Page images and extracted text
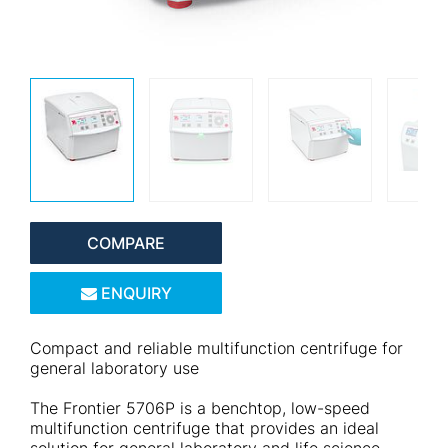
COMPARE
ENQUIRY
Compact and reliable multifunction centrifuge for
general laboratory use
The Frontier 5706P is a benchtop, low-speed
multifunction centrifuge that provides an ideal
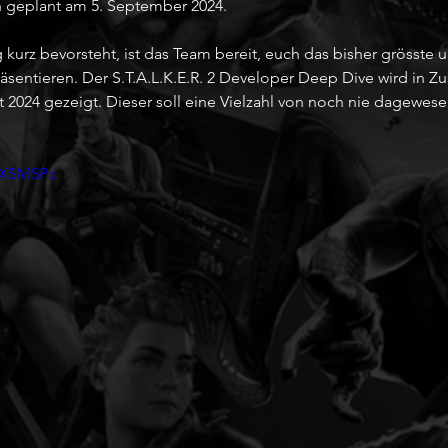
ch geplant am 5. September 2024. 
 kurz bevorsteht, ist das Team bereit, euch das bisher grösste
äsentieren. Der S.T.A.L.K.E.R. 2 Developer Deep Dive wird in 
 2024 gezeigt. Dieser soll eine Vielzahl von noch nie dagewese
GyXSM5Pc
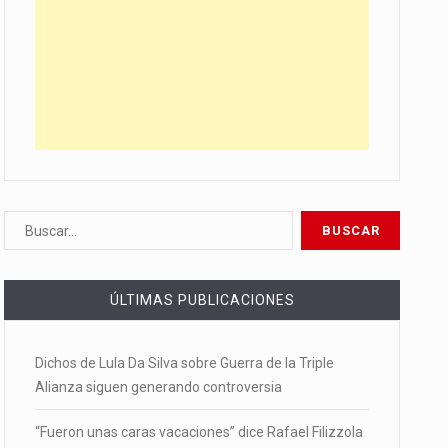
ÚLTIMAS PUBLICACIONES
Dichos de Lula Da Silva sobre Guerra de la Triple
Alianza siguen generando controversia
“Fueron unas caras vacaciones” dice Rafael Filizzola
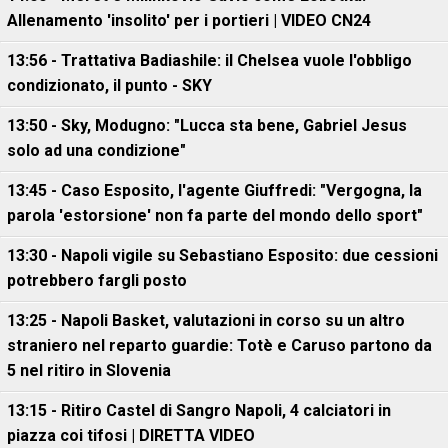
Allenamento 'insolito' per i portieri | VIDEO CN24
13:56 - Trattativa Badiashile: il Chelsea vuole l'obbligo
condizionato, il punto - SKY
13:50 - Sky, Modugno: "Lucca sta bene, Gabriel Jesus
solo ad una condizione"
13:45 - Caso Esposito, l'agente Giuffredi: "Vergogna, la
parola 'estorsione' non fa parte del mondo dello sport"
13:30 - Napoli vigile su Sebastiano Esposito: due cessioni
potrebbero fargli posto
13:25 - Napoli Basket, valutazioni in corso su un altro
straniero nel reparto guardie: Totè e Caruso partono da
5 nel ritiro in Slovenia
13:15 - Ritiro Castel di Sangro Napoli, 4 calciatori in
piazza coi tifosi | DIRETTA VIDEO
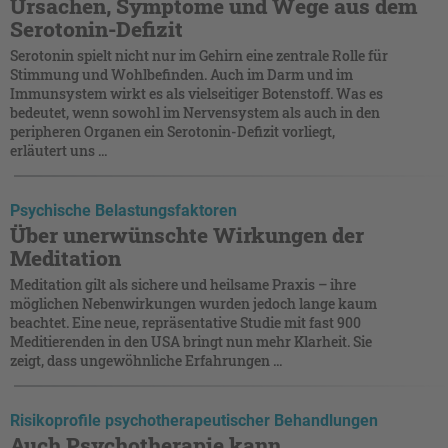
Ursachen, Symptome und Wege aus dem
Serotonin-Defizit
Serotonin spielt nicht nur im Gehirn eine zentrale Rolle für
Stimmung und Wohlbefinden. Auch im Darm und im
Immunsystem wirkt es als vielseitiger Botenstoff. Was es
bedeutet, wenn sowohl im Nervensystem als auch in den
peripheren Organen ein Serotonin-Defizit vorliegt,
erläutert uns ...
Psychische Belastungsfaktoren
Über unerwünschte Wirkungen der
Meditation
Meditation gilt als sichere und heilsame Praxis – ihre
möglichen Nebenwirkungen wurden jedoch lange kaum
beachtet. Eine neue, repräsentative Studie mit fast 900
Meditierenden in den USA bringt nun mehr Klarheit. Sie
zeigt, dass ungewöhnliche Erfahrungen ...
Risikoprofile psychotherapeutischer Behandlungen
Auch Psychotherapie kann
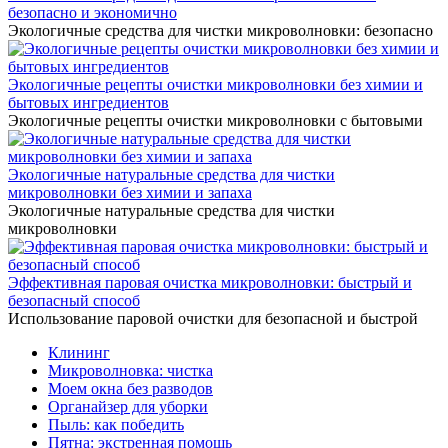
безопасно и экономично
Экологичные средства для чистки микроволновки: безопасно
Экологичные рецепты очистки микроволновки без химии и
бытовых ингредиентов
Экологичные рецепты очистки микроволновки с бытовыми
Экологичные натуральные средства для чистки
микроволновки без химии и запаха
Экологичные натуральные средства для чистки
микроволновки
Эффективная паровая очистка микроволновки: быстрый и
безопасный способ
Использование паровой очистки для безопасной и быстрой
Клининг
Микроволновка: чистка
Моем окна без разводов
Органайзер для уборки
Пыль: как победить
Пятна: экстренная помощь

*Directions*:
Please set down, line for line and unchanged, everything in the data from the line containing "Ursachen, Symptome und Wege aus dem" down to the line containing "beachtet. Eine neue, repräsentative", including both of those lines.

*The completed task*:
Ursachen, Symptome und Wege aus dem
Serotonin-Defizit
Serotonin spielt nicht nur im Gehirn eine zentrale Rolle für
Stimmung und Wohlbefinden. Auch im Darm und im
Immunsystem wirkt es als vielseitiger Botenstoff. Was es
bedeutet, wenn sowohl im Nervensystem als auch in den
peripheren Organen ein Serotonin-Defizit vorliegt,
erläutert uns ...
Psychische Belastungsfaktoren
Über unerwünschte Wirkungen der
Meditation
Meditation gilt als sichere und heilsame Praxis – ihre
möglichen Nebenwirkungen wurden jedoch lange kaum
beachtet. Eine neue, repräsentative Studie mit fast 900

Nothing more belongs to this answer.